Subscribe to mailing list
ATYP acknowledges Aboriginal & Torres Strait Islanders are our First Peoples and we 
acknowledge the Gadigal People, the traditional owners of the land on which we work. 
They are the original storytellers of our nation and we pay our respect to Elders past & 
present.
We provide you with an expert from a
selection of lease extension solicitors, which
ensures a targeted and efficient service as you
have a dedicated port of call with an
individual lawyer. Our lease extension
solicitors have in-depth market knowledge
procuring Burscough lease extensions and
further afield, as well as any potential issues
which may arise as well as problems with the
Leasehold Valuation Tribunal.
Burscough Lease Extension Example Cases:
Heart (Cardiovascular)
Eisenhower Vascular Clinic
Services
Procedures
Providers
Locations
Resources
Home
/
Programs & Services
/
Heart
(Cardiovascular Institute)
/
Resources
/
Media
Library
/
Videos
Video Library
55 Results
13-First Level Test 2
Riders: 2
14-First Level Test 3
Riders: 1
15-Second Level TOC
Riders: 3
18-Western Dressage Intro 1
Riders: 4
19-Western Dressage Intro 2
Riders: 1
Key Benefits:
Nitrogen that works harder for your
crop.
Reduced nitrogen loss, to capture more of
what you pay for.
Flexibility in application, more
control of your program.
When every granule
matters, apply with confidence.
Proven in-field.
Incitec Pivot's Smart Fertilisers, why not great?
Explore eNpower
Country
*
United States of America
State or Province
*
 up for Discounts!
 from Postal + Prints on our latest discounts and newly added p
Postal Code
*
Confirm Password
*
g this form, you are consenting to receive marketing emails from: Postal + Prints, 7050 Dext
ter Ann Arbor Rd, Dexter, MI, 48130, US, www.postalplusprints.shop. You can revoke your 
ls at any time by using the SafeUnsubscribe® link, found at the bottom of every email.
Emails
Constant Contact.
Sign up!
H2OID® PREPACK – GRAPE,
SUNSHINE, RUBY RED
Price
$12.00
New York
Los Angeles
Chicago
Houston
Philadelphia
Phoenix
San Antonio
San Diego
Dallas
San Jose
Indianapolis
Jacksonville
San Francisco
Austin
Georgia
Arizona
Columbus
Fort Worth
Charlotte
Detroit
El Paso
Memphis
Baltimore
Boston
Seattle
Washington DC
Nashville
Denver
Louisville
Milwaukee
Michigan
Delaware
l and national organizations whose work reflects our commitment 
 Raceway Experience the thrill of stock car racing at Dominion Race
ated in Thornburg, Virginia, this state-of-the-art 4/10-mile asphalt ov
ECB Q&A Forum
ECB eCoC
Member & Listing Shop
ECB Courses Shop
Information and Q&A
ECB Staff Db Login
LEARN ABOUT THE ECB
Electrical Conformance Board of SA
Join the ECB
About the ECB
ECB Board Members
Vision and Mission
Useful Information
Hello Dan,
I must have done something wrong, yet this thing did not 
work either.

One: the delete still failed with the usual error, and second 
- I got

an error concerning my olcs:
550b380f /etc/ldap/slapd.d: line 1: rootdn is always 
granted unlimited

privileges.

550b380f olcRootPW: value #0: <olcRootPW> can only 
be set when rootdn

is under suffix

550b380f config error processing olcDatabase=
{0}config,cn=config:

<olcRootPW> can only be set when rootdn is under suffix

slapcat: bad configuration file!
...
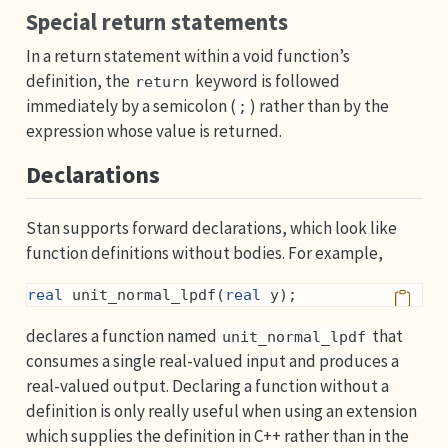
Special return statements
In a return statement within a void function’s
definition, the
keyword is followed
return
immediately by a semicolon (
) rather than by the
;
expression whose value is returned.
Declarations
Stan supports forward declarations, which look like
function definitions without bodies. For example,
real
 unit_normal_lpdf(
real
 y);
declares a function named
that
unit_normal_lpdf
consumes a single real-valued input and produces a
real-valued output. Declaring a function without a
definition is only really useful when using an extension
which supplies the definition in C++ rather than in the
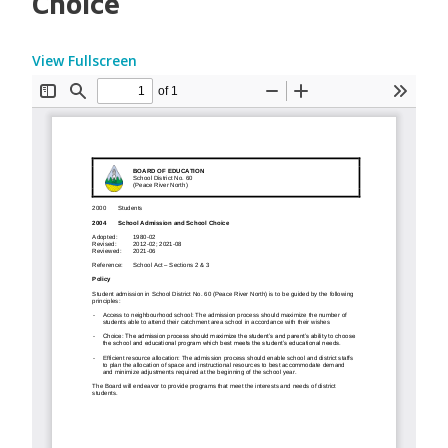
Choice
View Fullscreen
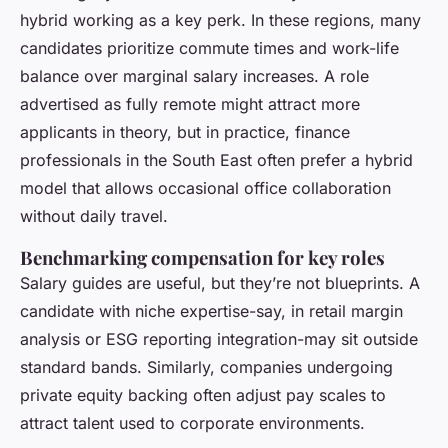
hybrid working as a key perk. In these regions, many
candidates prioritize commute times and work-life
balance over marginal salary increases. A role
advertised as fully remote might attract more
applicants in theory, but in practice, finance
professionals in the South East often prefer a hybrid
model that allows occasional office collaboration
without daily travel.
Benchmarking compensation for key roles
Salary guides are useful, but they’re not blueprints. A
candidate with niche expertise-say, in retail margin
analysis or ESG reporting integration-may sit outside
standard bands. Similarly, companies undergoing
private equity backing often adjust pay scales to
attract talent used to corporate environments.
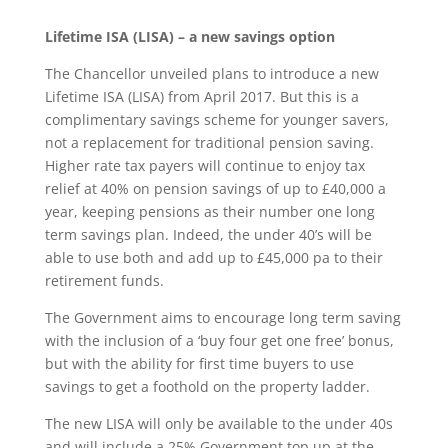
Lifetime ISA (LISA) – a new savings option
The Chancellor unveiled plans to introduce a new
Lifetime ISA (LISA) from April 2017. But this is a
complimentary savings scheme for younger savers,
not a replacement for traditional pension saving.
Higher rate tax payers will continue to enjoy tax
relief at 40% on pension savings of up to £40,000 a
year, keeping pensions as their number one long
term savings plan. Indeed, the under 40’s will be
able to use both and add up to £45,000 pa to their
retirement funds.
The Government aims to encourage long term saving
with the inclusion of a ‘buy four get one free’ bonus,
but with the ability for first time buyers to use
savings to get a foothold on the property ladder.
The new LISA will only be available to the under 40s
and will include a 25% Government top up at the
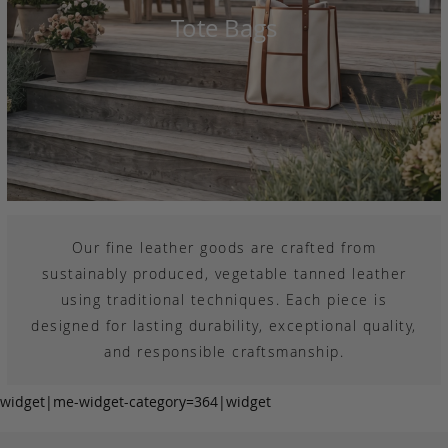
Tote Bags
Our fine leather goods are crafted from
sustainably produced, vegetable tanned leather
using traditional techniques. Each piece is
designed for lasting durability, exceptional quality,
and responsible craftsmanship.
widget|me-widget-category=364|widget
--
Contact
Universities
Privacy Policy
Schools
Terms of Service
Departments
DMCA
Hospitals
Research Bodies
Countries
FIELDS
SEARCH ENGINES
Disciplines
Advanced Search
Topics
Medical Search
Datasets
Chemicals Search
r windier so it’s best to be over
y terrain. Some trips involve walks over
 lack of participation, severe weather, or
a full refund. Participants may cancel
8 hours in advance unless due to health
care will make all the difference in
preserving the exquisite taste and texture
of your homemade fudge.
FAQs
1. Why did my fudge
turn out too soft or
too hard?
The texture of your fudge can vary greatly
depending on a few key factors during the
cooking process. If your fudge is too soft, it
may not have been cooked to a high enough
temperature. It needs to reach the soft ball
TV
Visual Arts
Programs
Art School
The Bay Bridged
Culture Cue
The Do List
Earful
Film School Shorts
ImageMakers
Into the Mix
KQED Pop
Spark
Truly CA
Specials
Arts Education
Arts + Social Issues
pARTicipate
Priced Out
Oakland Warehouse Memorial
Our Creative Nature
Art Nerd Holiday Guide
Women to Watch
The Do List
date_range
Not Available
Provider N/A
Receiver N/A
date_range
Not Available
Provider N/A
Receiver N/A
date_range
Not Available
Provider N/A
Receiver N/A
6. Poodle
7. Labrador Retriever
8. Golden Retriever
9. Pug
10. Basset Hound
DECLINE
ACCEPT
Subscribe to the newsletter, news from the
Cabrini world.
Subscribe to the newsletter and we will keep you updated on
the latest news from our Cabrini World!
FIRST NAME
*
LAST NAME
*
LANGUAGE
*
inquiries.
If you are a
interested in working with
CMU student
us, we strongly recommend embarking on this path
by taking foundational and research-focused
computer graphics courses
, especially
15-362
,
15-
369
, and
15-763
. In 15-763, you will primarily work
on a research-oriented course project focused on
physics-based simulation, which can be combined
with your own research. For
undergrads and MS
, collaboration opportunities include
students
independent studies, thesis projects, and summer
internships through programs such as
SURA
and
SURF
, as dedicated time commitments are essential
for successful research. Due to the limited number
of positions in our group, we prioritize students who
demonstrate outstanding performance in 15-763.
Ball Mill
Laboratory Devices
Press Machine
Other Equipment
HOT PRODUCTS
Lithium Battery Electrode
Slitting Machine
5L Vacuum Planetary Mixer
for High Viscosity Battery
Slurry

» **Exercise goal**
From the records above, transcribe only the stretch from the line with "and will include" through the line with "and responsible craftsmanship.", keeping both ends. Omit pictures.

» **Solution to this exercise**
and will include a 25% Government top up at the
Tote Bags
Our fine leather goods are crafted from
sustainably produced, vegetable tanned leather
using traditional techniques. Each piece is
designed for lasting durability, exceptional quality,
and responsible craftsmanship.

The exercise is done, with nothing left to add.